The BT-13 thread on the WIX Hangar forum has moved on to discuss the Vibrators used by NACA and provides this link to an interesting publication...
https://history.nasa.gov/monograph26.pdfSensing an opportunity to fill in some missing information I quickly looked through the monograph's index and found one brief reference and two photo captions which mention a Fairchild F.24. Neither photographs show very much of the particular aircraft but it is best seen head-on in the background of the photograph of a F-86 on page 100. I suspect this is not a Fairchild UC-61 or UC-61A as the AAF records show none that were assigned to NACA.
It is known that one 24W-41A was purchased from Fairchild for use by NACA during 1942. The c/no. puts it between the last UC-61 (Argus I) and the first UC-61A (Argus II). Fairchild W41A-371 was eventually sold off and civil registered in 1953. One airworthiness document in the FAA file shows a previous identity
Quote:
ASSIGNED NACA
and
Quote:
NACA 100
. There is also a drawing of long probe which may have been mounted in a similar arrangement to that on the Piper J.4 Cub shown on page 113 of the above monograph.
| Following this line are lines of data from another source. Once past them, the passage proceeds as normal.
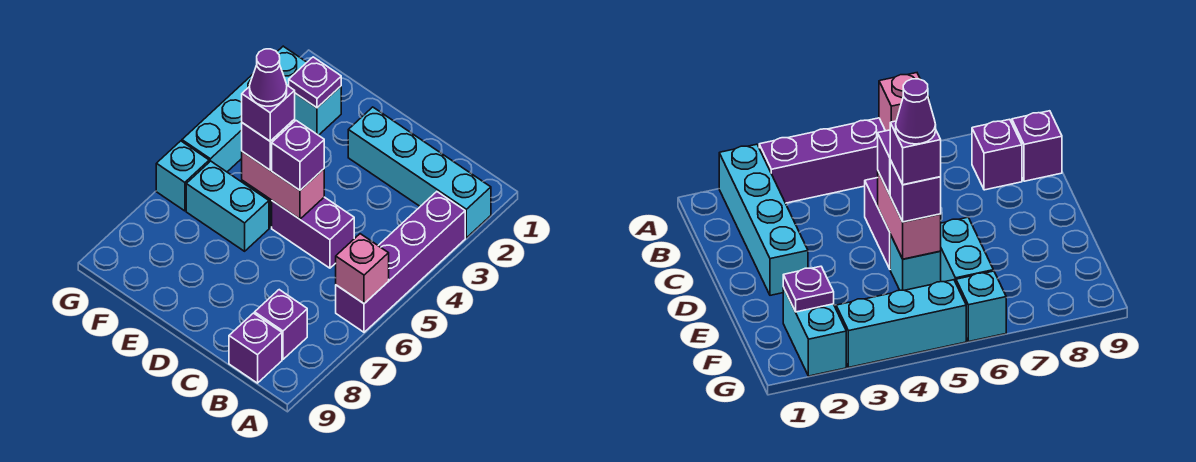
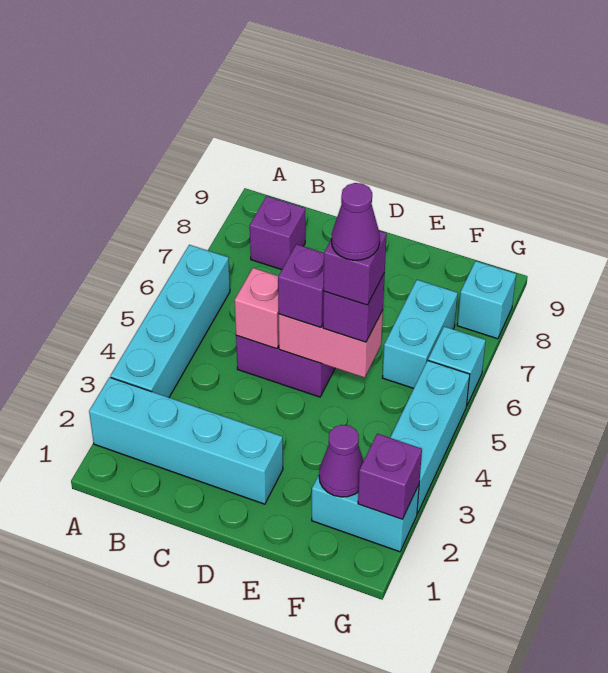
purple 1x4 brick [336,192,465,332] -> cyan 1x4 brick [110,245,230,397]
pink 1x1 brick [336,234,389,304] -> pink 1x1 brick moved to [235,268,279,349]
purple 1x1 brick [229,313,282,383] -> purple 1x1 brick moved to [358,434,422,519]
cyan 1x1 brick [890,235,941,290] -> cyan 1x1 brick moved to [457,261,516,339]
cyan 1x2 brick [186,161,269,251] -> cyan 1x2 brick turned to [382,280,458,388]
purple 1x1 plate [289,57,341,108] -> purple 1x1 cone [319,425,363,497]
I know of something of the post 1953 civil history from the FAA documentation but little or nothing of it's use from 1942 to 1953 by NACA/NASA, except that the photo caption on page 100 states the F.24 was used for training (c. 1952). However, the FAA file shows that prior to disposal and civil registration in 1953, W41A-371 was last used by, or loaned to, the University of Washington.
Does anyone know anything further of the Fairchild F.24's use by NACA, or the by University of Washington, and does anyone have a photograph of a Fairchild 24W marked 'NACA' or 'NACA 100' or fitted with a long under wing probe?
I know this is a very long shot, but it is worth the asking, thank you.